It’s Saturday morning, still dark outside, and STILL snowing. I woke up just before six, not on purpose, and felt rested — or antsy enough — to actually get out of bed. The boys are still sleeping and the house is quiet, especially now that our stir-crazy indoor/outdoor cat, Turnip, AKA: The Stray-that-Came-to-Stay, has been put outside. So, sipping dandelion tea and listening to The Highwomen album (best. album. ever.), I figured it’s about time I write. I mean, the ambiance is perfect — time, quiet, and inspiration…
So let’s ease into it, shall we? (It is early after all)
You may recall from my post last year, that I quit my job November 2018 with no known or determined plans for the future. Just faith that it was the best thing for my mental and emotional well-being and that our family would be just fine. And you know what? I was right on both accounts. It took time, but I’ve recovered to my same optimistic self and we’ve been thriving financially.
So what have I been doing since quitting my job?
The short answer is consulting. The longer answer is…
After leaving my long-time corporate gig November 2018, I took the rest of the year off to do farm business planning and just enjoy a bit of time off before jumping back into another gig. I cleaned my house and kept it clean — mostly. I volunteered with the Boys and Girls Clubs of Barron County. I hosted 24 people for an entire weekend for Christmas. I finished our business plan. I hung with my kids. And most importantly, I gave myself a much needed mental and emotional reprieve. I had been operating under such a high-level of chronic stress for so long, I was suffering, in a way I’d never experienced before. And I needed to get better.
During my time off, I reached out to a consulting agency December 2018 that I’ve hired from in the past and been courting for the last year. They had an opportunity for me within 10 days for after the New Year. A REMOTE opportunity. Friends, I had been looking for a remote gig for like two years with no luck, then this opportunity came to me after I let go –stopped worrying so much about the future and started trusting it instead. I interviewed and was hired for a four-month contract at a global healthcare tech company after just one, 30-minute interview.
Quick side note: one of my professional goals was to get experience in the tech industry. Check!
I started February 2019 and have been extended four times since.

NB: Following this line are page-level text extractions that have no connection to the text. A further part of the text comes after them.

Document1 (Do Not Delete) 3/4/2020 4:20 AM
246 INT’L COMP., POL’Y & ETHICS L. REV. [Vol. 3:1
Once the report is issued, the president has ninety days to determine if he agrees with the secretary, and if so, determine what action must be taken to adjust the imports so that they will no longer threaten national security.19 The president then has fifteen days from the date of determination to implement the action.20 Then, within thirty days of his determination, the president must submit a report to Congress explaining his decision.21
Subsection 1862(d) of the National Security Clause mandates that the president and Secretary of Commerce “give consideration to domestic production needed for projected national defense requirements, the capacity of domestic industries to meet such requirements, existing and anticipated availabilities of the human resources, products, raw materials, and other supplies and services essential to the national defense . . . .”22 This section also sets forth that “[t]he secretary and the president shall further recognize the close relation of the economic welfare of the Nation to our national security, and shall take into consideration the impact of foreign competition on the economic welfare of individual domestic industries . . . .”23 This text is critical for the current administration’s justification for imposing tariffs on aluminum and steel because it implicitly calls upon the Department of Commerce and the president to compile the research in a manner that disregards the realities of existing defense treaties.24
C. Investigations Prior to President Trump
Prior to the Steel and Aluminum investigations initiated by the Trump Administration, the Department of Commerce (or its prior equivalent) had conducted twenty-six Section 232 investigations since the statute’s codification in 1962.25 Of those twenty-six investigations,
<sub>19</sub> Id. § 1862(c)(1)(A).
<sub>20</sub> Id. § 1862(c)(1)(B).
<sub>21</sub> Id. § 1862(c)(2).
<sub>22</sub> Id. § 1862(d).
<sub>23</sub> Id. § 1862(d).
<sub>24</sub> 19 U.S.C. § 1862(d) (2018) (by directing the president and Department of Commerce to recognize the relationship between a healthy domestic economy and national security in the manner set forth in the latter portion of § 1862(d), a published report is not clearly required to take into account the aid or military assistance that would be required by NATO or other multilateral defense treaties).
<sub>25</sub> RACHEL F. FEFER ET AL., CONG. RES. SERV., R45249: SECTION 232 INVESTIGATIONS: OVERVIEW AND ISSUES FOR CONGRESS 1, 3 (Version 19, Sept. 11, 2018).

My current contract, with the same company, is set to end May 2020. They even let me work three days a week during the summer so I could help Nick with the farmers markets and sent me to Vegas to attend Adobe Summit.
Friends, I want to restate something for you. I left a good-paying, great-benefits job trusting that I’d be okay, and I was. I got a contract gig that pays me more, lets me work remotely, let me work just three days a week in the summer, and is in tech. Where I come from, that’s practically unheard of.
So what’s next?
Now that my confidence has been restored and I’m in a much better mental and emotional state of well-being, Nick and I have actually been discussing the possibility of me going back to work as a full-time employee. Now, I feel a bit like a sell-out saying that, so let me explain the reason behind this possible course of action…
One word — STABILITY. Nick and I have been through so many changes these last two years with both quitting our jobs, selling our houses, moving to a new state, starting a business, and helping our twin 7-year-old boys manage their own feelings and emotions (on top of our’s) through all this change. A bit of stability might be in order.
Though, I still don’t consider myself a corporate girl, I am discovering there are jobs out there that can offer me the creative freedom, flexibility, salary, and intellectual stimulation I so desperately desire.
Our hopes is that by me moving to a consistent, decent-paying salary we can hire a part-time, temporary employee for the farm to help Nick out this season. ‘Cause let’s be honest, as much I don’t like to admit it, I’m not exactly the braun this operation needs. Plus, we’d like to throw as much money into this farm now so we can keep growing it to the scale we want.
Making a work transition takes time, so things could remain the same for awhile, or we could decide on a completely different direction. But in the meantime, I’m allowing myself to be open to exploring all that’s out there with a whole new perspective.